» Data shown
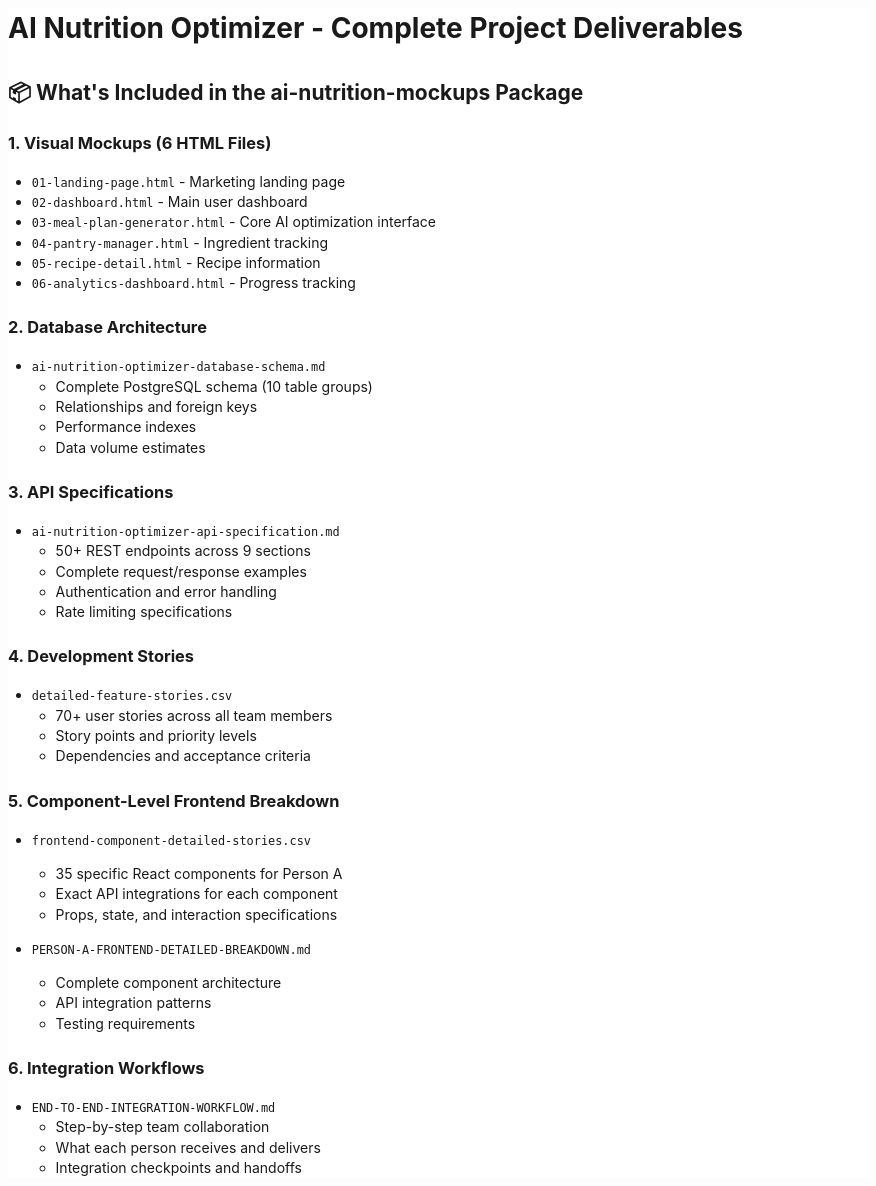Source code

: # AI Nutrition Optimizer - Complete Project Deliverables

## 📦 What's Included in the ai-nutrition-mockups Package

### **1. Visual Mockups (6 HTML Files)**
- `01-landing-page.html` - Marketing landing page
- `02-dashboard.html` - Main user dashboard
- `03-meal-plan-generator.html` - Core AI optimization interface
- `04-pantry-manager.html` - Ingredient tracking
- `05-recipe-detail.html` - Recipe information
- `06-analytics-dashboard.html` - Progress tracking

### **2. Database Architecture**
- `ai-nutrition-optimizer-database-schema.md`
  - Complete PostgreSQL schema (10 table groups)
  - Relationships and foreign keys
  - Performance indexes
  - Data volume estimates

### **3. API Specifications**
- `ai-nutrition-optimizer-api-specification.md`
  - 50+ REST endpoints across 9 sections
  - Complete request/response examples
  - Authentication and error handling
  - Rate limiting specifications

### **4. Development Stories**
- `detailed-feature-stories.csv`
  - 70+ user stories across all team members
  - Story points and priority levels
  - Dependencies and acceptance criteria

### **5. Component-Level Frontend Breakdown**
- `frontend-component-detailed-stories.csv`
  - 35 specific React components for Person A
  - Exact API integrations for each component
  - Props, state, and interaction specifications

- `PERSON-A-FRONTEND-DETAILED-BREAKDOWN.md`
  - Complete component architecture
  - API integration patterns
  - Testing requirements

### **6. Integration Workflows**
- `END-TO-END-INTEGRATION-WORKFLOW.md`
  - Step-by-step team collaboration
  - What each person receives and delivers
  - Integration checkpoints and handoffs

» Task objective
Going through the entries above, show each line that contains "Complete".

» Output for this exercise
: # AI Nutrition Optimizer - Complete Project Deliverables
  - Complete PostgreSQL schema (10 table groups)
  - Complete request/response examples
  - Complete component architecture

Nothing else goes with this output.